My recent blog Patient Data there for the asking not the taking has triggered some discussion on Twitter @WoodcoteEwan which is difficult to conduct in 140 character chunks. I’m trying to persuade the people to move the discussion here.

I’d welcome any new participants and hope those from Twitter will come an join us.

Ewan

Cheers, and thanks for the more comfortable forum for this discussion.

Disclaimer up front, I am not a scientist or researcher, but someone who shares data (whole genome, phenotype) to the public domain, and I am familiar only with consent processes in the US, not the UK.

I have chosen to share freely, but I have done so with fully informed consent. On my side of the pond, forms gathering consent for data sharing usually end up at the bottom of a pile of papers pushed at patients before their care can commence and in most cases are barely read before they are signed. When one does read them, “research” is mentioned alongside boilerplate language about sharing with law enforcement when required and third party contractors to improve internal processes and blah blah blah.

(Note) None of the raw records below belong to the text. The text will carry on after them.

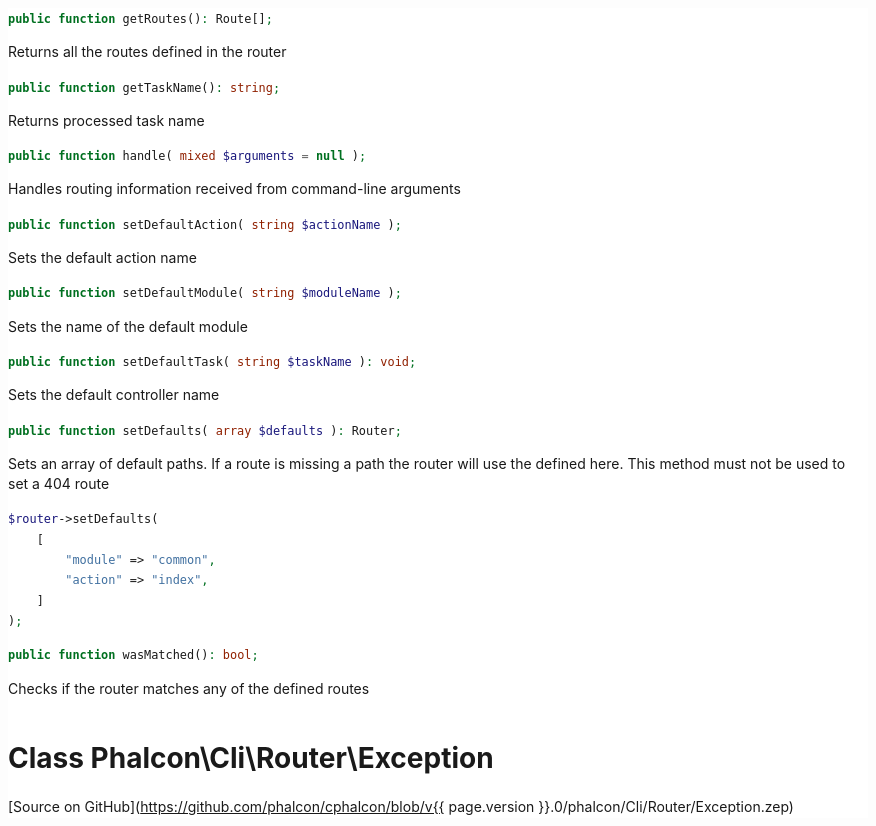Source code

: 
```php
public function getRoutes(): Route[];
```
Returns all the routes defined in the router


```php
public function getTaskName(): string;
```
Returns processed task name


```php
public function handle( mixed $arguments = null );
```
Handles routing information received from command-line arguments


```php
public function setDefaultAction( string $actionName );
```
Sets the default action name


```php
public function setDefaultModule( string $moduleName );
```
Sets the name of the default module


```php
public function setDefaultTask( string $taskName ): void;
```
Sets the default controller name


```php
public function setDefaults( array $defaults ): Router;
```
Sets an array of default paths. If a route is missing a path the router will use the defined here. This method must not be used to set a 404 route

```php
$router->setDefaults(
    [
        "module" => "common",
        "action" => "index",
    ]
);
```


```php
public function wasMatched(): bool;
```
Checks if the router matches any of the defined routes




<h1 id="cli-router-exception">Class Phalcon\Cli\Router\Exception</h1>

[Source on GitHub](https://github.com/phalcon/cphalcon/blob/v{{ page.version }}.0/phalcon/Cli/Router/Exception.zep)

A patient that has hurried through a pile of paperwork really hasn’t given consent in any meaningful form even if it meets legal requirements.

We all produce data through using health services and research has a compelling use for that data. The general public has seen a series of data breaches from affair sites to tax data to health records and they have realized the value of their data, as you wrote. I asked on Twitter if there were any studies about patients’ willingness to share data in the future, after once having their data shared without what the patient considered to be full consent. In my opinion, any consent document that does not present a realistic view based on the statistical power of de-identification techniques of the potential for compromise of identifying information should not qualify as informed consent for anything beyond the most aggregated forms of data sharing.

Many people will share everything freely, but for the asking. In the long term, science may do itself a disservice by souring the public on data sharing if it acts now to maximize access to data at the cost of public trust and consent (as in the other Google agreements you referenced) at the same time public trust in government or even rationalism itself may be waning already.